Also, dark energy shouldn't have any an effect on such a small scale.
Sunday, August 26th, 2007 03:29 am (UTC)
Not right now, but I can see if I can dig one up tomorrow. The way New Scientist reported it, it was about like the Far Side cartoon of the scientists and the blackboard with the line "And then magic happens." No proposed mechanism, no proposed carrier, no rationalization for it in the Standard Model, just "Well, if there were a fifth elemental force that operated sort of like this, but only on dark matter, then the math would work."

And in the words of that cartoon, "I think you need to be a bit more specific here."
Sunday, August 26th, 2007 04:16 am (UTC)
The whole point of dark matter is that it's mass (so interacts gravitationally) but hardly otherwise (or only at higher energy).

A new fundamental force is not problematic per se if its consistent with particle experiment data, though adding it on top of dark matter is not very economical -- I agree that then something like MOND or TeVeS would become less un-interesting.
Sunday, August 26th, 2007 11:04 am (UTC)
Checking back through older posts, I find that the post in which I was discussing having read in New Scientist that Lambda-CDM theorists found it necessary to postulate a fifth basic force in order to make observations of the Bullet Nebula match theory was posted on March 18 of this year (http://unixronin.livejournal.com/437177.html). This somewhat narrows down the original article source, and I tried to see if I could find the article on newscientist.com and look up the references there, but newscientist.com is apparently down for scheduled maintenance today. (I frequently seem to have difficulty logging in to it to access full articles anyway.)

I'll try to remember to check it again tomorrow.
Sunday, August 26th, 2007 01:22 pm (UTC)
You do know NS is the Weekly World News of science reporting, right? These are the same guys who published an excited story about a space drive which to work would have to violate things like conservation of momentum.
Sunday, August 26th, 2007 06:05 pm (UTC)
I think tarring them that badly for one bad article (however bad it was) is a bit unjust. Sure, that particular article stank like week-old dead fish, but it was an aberration for them, not business-as-usual.

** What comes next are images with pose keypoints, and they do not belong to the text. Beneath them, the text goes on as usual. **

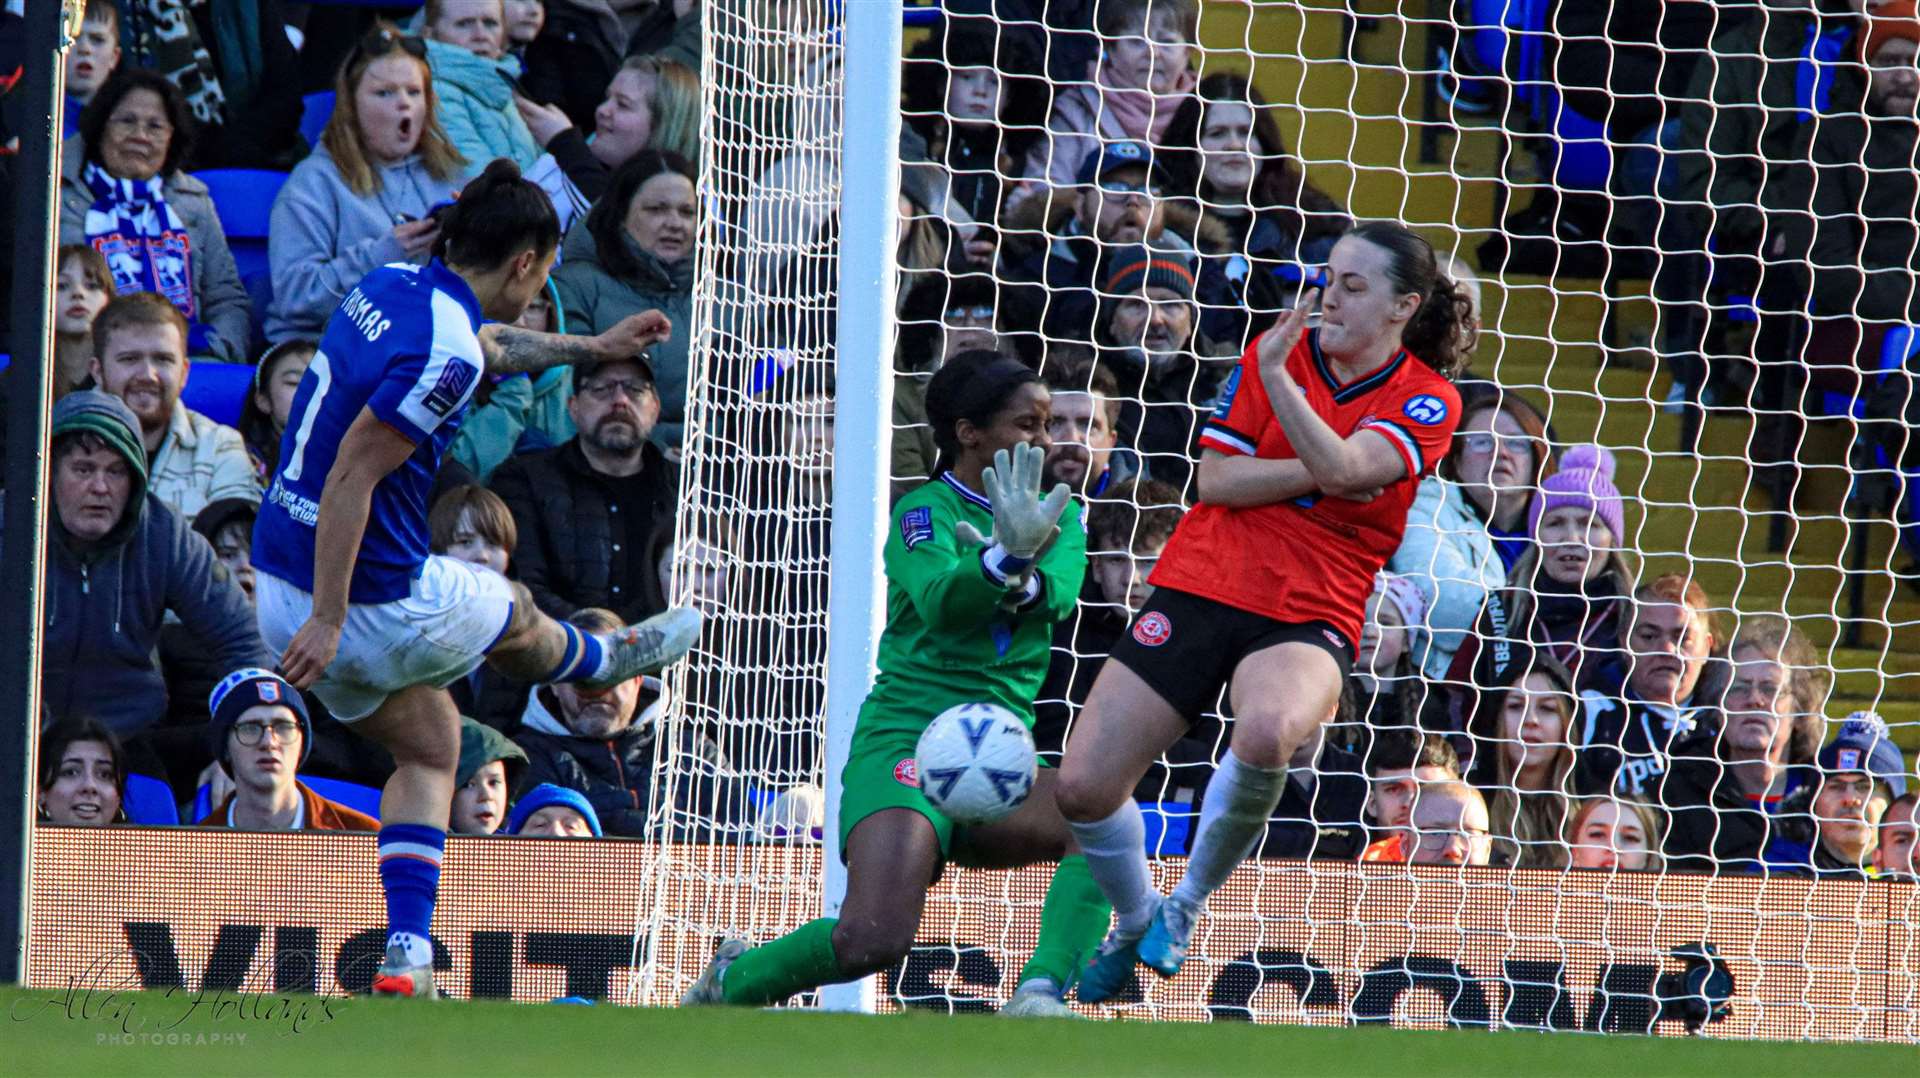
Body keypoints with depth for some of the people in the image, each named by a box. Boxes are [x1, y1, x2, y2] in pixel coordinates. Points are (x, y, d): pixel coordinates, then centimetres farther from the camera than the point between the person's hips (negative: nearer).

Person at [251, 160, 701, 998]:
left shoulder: (392, 288, 5)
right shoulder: (444, 354, -24)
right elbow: (351, 476, -27)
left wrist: (591, 348, 40)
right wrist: (326, 621, -25)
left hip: (277, 578, 8)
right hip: (370, 603, -8)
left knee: (428, 742, 22)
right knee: (512, 617, 24)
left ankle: (407, 959, 11)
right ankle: (607, 660, 58)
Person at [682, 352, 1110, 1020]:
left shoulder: (1059, 515, 14)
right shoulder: (924, 510, -2)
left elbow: (1059, 594, -8)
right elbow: (938, 600, -24)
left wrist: (1023, 574, -31)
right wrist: (1006, 558, -43)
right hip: (905, 743, -5)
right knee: (874, 940, -24)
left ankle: (1041, 996, -33)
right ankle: (730, 982, 5)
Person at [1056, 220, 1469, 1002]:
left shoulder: (1428, 401, -3)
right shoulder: (1279, 351, 5)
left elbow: (1342, 468, -22)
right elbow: (1214, 476, -2)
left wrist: (1278, 379, -33)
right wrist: (1324, 470, -13)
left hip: (1308, 620, -3)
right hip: (1202, 587, 3)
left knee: (1267, 732, -38)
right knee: (1083, 787, -6)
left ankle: (1188, 904, -10)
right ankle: (1135, 924, 26)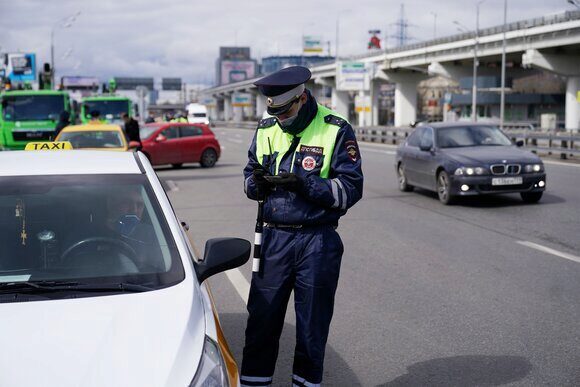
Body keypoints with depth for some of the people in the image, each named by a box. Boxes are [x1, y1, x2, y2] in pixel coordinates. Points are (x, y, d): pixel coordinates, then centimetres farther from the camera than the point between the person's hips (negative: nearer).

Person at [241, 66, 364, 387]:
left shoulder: (336, 131, -7)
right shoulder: (265, 130, 8)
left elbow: (351, 189, -10)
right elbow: (249, 178, 16)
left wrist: (304, 185, -22)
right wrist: (257, 183, -9)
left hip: (317, 242, -3)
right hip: (274, 237, 3)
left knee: (312, 323, 8)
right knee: (262, 318, 7)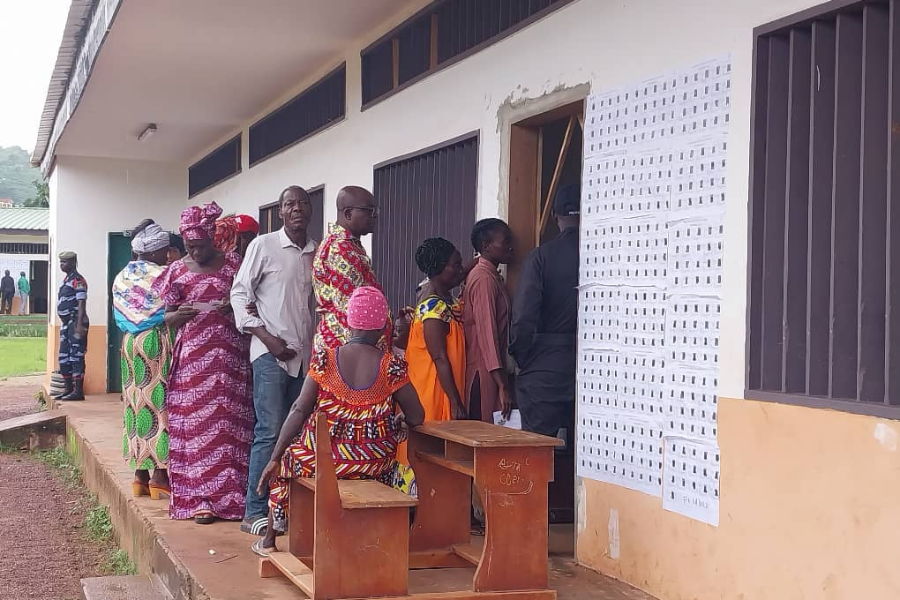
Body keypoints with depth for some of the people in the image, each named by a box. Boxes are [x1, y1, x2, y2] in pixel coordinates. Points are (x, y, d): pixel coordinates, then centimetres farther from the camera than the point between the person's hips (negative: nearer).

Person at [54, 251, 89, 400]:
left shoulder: (78, 280, -11)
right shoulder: (66, 280, 18)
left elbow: (82, 303, -18)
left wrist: (80, 324, -25)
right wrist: (65, 324, 21)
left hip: (76, 322, -10)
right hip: (66, 323, 10)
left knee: (76, 357, -9)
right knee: (64, 357, 13)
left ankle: (78, 391, -8)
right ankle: (68, 389, 21)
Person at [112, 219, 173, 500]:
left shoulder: (121, 278, 9)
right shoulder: (162, 275, -11)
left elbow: (120, 318, 13)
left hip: (129, 344, 6)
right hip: (157, 342, -6)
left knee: (136, 403, 10)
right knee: (160, 403, -2)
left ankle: (140, 473, 13)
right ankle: (160, 474, -2)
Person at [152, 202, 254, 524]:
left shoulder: (233, 264, 5)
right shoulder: (177, 271, 8)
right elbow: (167, 318, 10)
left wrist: (235, 306, -12)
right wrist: (179, 313, -13)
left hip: (231, 355, 0)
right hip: (193, 357, 1)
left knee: (231, 424, 0)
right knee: (195, 425, -1)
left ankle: (230, 495, 7)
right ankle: (200, 499, 2)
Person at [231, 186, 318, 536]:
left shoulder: (318, 253, 10)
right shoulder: (263, 246, -1)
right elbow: (239, 294, -1)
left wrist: (320, 344, 4)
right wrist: (266, 337, -9)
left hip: (307, 354, 5)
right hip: (271, 352, -5)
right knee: (270, 432, -8)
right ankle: (254, 513, -2)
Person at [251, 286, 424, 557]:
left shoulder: (324, 359, -9)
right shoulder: (392, 366, -8)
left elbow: (300, 411, -10)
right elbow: (416, 418, -5)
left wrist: (274, 458, -5)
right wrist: (394, 425, 18)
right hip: (373, 463, 1)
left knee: (287, 461, 32)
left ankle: (269, 539, 39)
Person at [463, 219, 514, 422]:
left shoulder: (491, 276, 17)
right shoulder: (485, 278, -14)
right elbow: (487, 333, -21)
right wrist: (503, 386, -24)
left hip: (487, 372, 9)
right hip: (483, 374, -9)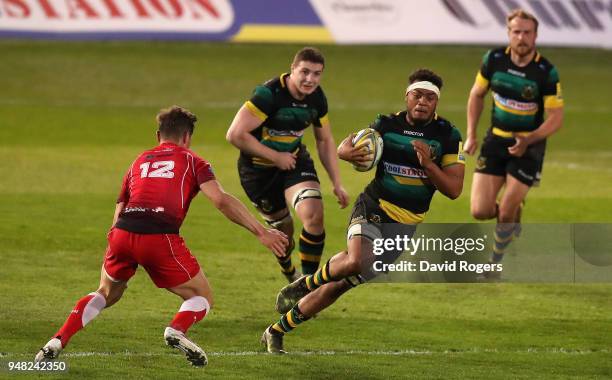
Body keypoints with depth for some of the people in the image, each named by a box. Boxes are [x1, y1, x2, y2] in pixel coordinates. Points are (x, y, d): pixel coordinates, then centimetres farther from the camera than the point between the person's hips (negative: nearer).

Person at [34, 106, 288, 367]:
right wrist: (260, 232, 1)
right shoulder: (192, 161, 18)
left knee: (107, 293, 31)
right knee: (202, 298, 13)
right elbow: (221, 200, 2)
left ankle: (58, 341, 15)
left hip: (123, 233, 4)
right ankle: (177, 329, -19)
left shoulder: (139, 162, 31)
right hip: (161, 237, -4)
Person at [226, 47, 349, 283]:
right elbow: (235, 134, -31)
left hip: (294, 160, 4)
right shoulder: (268, 94, -27)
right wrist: (275, 157, -24)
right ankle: (289, 273, 39)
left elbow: (325, 141, 10)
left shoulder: (317, 98, -7)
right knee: (282, 228, 6)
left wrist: (337, 183, 6)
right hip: (258, 169, -4)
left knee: (314, 215, -21)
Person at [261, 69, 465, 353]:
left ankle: (277, 330, 14)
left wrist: (428, 164, -23)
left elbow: (454, 190, -6)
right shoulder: (386, 125, -2)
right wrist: (349, 151, -26)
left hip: (406, 223, 2)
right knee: (356, 262, -33)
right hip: (373, 209, -1)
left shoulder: (448, 136, -3)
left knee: (344, 282, 0)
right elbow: (344, 148, 0)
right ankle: (304, 285, -3)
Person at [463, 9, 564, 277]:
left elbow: (556, 118, -13)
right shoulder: (493, 60, -7)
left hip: (528, 145, -3)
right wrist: (471, 135, 3)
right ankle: (513, 215, 29)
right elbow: (477, 95, 9)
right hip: (496, 140, 3)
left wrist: (528, 140, -27)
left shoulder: (546, 72, -17)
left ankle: (495, 262, 19)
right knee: (480, 211, -7)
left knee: (505, 212, -8)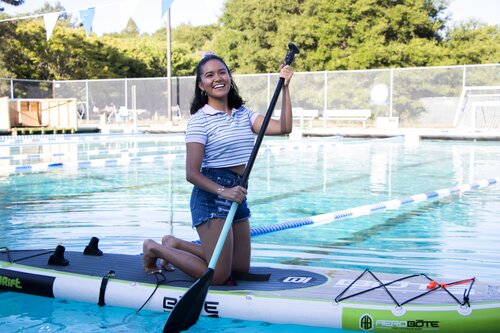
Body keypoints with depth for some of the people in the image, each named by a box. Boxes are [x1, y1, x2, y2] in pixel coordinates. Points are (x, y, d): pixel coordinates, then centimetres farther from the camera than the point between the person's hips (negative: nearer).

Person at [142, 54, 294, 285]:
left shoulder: (244, 114, 9)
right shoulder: (200, 119, -10)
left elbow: (283, 128, -5)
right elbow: (192, 173, -15)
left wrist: (285, 88, -9)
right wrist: (223, 191, -28)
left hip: (237, 194, 7)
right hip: (210, 197, -7)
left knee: (241, 267, 16)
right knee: (219, 275, -6)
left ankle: (175, 244, 27)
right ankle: (154, 248, 12)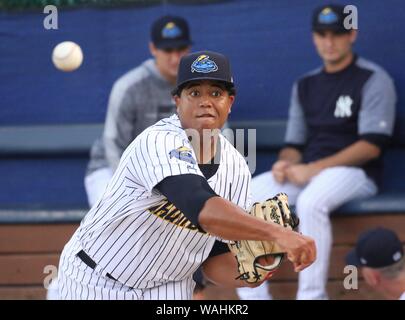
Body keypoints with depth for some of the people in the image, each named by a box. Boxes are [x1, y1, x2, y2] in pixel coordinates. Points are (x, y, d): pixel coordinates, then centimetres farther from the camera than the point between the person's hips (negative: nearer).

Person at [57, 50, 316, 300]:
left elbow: (215, 262, 0)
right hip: (96, 283, -5)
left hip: (168, 291, 5)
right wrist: (276, 233, -50)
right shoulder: (158, 142, -24)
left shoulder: (236, 168, -3)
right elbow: (203, 210, -42)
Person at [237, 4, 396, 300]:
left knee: (311, 202, -39)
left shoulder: (374, 80, -3)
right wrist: (285, 163, -7)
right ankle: (253, 297, -19)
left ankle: (311, 295, -35)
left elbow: (371, 145, -12)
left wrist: (313, 169, -19)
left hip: (357, 173, -6)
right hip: (306, 173, 6)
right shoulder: (305, 85, 18)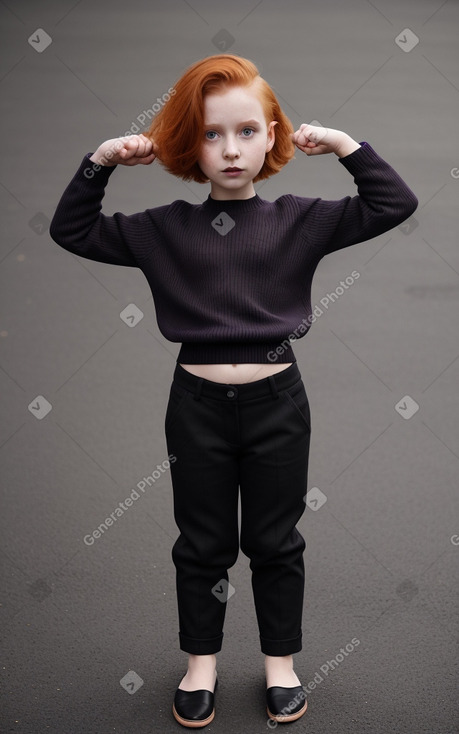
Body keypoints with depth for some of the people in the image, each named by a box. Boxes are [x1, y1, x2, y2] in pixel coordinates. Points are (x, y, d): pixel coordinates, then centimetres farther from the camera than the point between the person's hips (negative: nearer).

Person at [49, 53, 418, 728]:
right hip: (198, 403, 1)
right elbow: (71, 230, 3)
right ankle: (202, 663, 32)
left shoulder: (299, 220, -2)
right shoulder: (166, 229, -1)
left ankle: (281, 663, 31)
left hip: (277, 401, 0)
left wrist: (347, 147, -9)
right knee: (203, 544, 14)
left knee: (275, 542, 13)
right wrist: (101, 161, -7)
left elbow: (395, 204, -2)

(That said, New Scientist has drifted a long way from "hard science for the educated layman" towards "mass-market popular science" since I first began reading it in the mid-1970s.)
Monday, August 27th, 2007 03:57 pm (UTC)
I think tarring them that badly for one bad article (however bad it was) is a bit unjust.

It's part of a general pattern of credulous sensationalism at NS. I try never to use anything that I have seen there without first tracking down the original papers, if they exist.